In its Parliamentary location the Keiskamma Tapestry hangs along the corridors surrounding the Old Assembly Chamber. It wraps around the chamber used during the apartheid-era which is now used as a committee meeting room, and every Wednesday afternoon hosts the ANC caucus meetings. Hanging the Tapestry here addresses what was perhaps the most problematic part of the parliamentary buildings: the chamber in which apartheid laws were made with its dark wood panelling and dark green seating modelled on the British House of Commons, is one of the most symbolically potent rooms in the parliamentary precinct. In this location the Keiskamma Tapestry offers a rejoinder to this space and what was authored and authorised in it.

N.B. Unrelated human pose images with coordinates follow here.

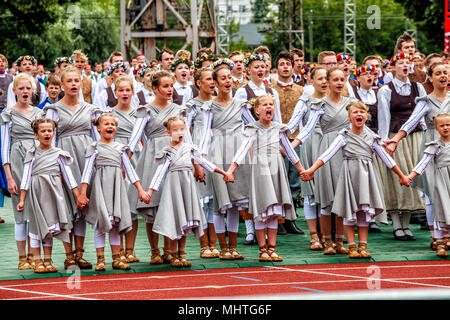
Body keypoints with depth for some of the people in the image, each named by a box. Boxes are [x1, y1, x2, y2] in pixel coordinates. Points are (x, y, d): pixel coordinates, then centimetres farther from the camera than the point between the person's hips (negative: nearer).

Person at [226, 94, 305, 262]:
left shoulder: (278, 129, 12)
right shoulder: (253, 129, 0)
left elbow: (289, 150, 22)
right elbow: (243, 150, -8)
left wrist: (301, 170, 25)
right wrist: (230, 170, -19)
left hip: (276, 170, 4)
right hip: (259, 169, -4)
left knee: (275, 211, 2)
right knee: (262, 211, -4)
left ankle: (272, 248, 8)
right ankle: (263, 249, 2)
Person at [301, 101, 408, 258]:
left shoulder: (372, 138, 12)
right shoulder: (344, 137, 3)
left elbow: (386, 158, 18)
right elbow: (328, 154, -5)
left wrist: (401, 176, 19)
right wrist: (312, 170, -16)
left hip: (366, 175, 3)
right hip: (349, 175, -3)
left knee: (365, 212, 2)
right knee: (349, 212, -3)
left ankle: (362, 247, 8)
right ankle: (352, 247, 4)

It seems that ‘wrapping’ has proved a typically post-apartheid means of addressing the monuments of apartheid South Africa’s symbolic landscape. For example, on September 23, 1999 as part of the Cape Town One City festival, the prominent statue of Louis Botha that stands directly outside Parliament was wrapped in new clothes and transformed into the figure of an abakhwetu or Xhosa initiate arriving home from the circumcision rites that would induct him into manhood. In another instance the statues that stand outside the Union Buildings in Pretoria were wrapped in black cloth prior to Thabo Mbeki’s inauguration ceremony ostensibly to ‘protect’ them. Whilst in this last case Mbeki was accused of a desire to ‘cover-up’ or erase the past, in fact these wrappings do not do so; they are always in a dialogue with the structure on which they hang. These wrappings whether they absent the monuments, transform their meaning or ‘talk-back’ all derive their potency from their conjuncture with the old symbolic landscape.

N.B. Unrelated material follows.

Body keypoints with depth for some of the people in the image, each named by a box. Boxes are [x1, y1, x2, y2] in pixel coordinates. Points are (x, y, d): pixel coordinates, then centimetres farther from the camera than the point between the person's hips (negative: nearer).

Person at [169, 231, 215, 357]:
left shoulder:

Colonial legacies and post-colonial legitimacy
The Indian Parliamentary Murals and the Keiskamma Tapestry are very similar as aesthetic political gestures: they both incorporate former sites of colonial and apartheid power into a post-colonial nation through decorating old buildings with ‘indigenous style’ art. Yet compared alongside one another it is clear that different dynamics of ownership, artistic articulation, and historical narratives are at play. Whilst the Indian parliamentary murals were commissioned in a tightly controlled political elite driven process, the Keiskamma Tapestry emerged out of a women’s self-help development project, and was then borrowed by Parliament from a private bank that owns the work. The Indian murals were created by professional, and anonymous artists whereas the Keiskamma Tapestry was made by a group of women in collaboration with professional artists. The names of all the women involved are sewn into the border of the tapestry; their labour (artistic and historical) in producing the Tapestry is an intrinstic part of its meaning. Whilst the Indian murals are celebratory, the Keiskamma Tapestry juxtaposes traumatic defeat with eventual freedom. The contingent strategies of legitimation used by post-colonial elites in India and South Africa in their similarities and differences reveal the shifting nature of the ‘post-colonial’ aesthetic from the 1950s to the late 1990s.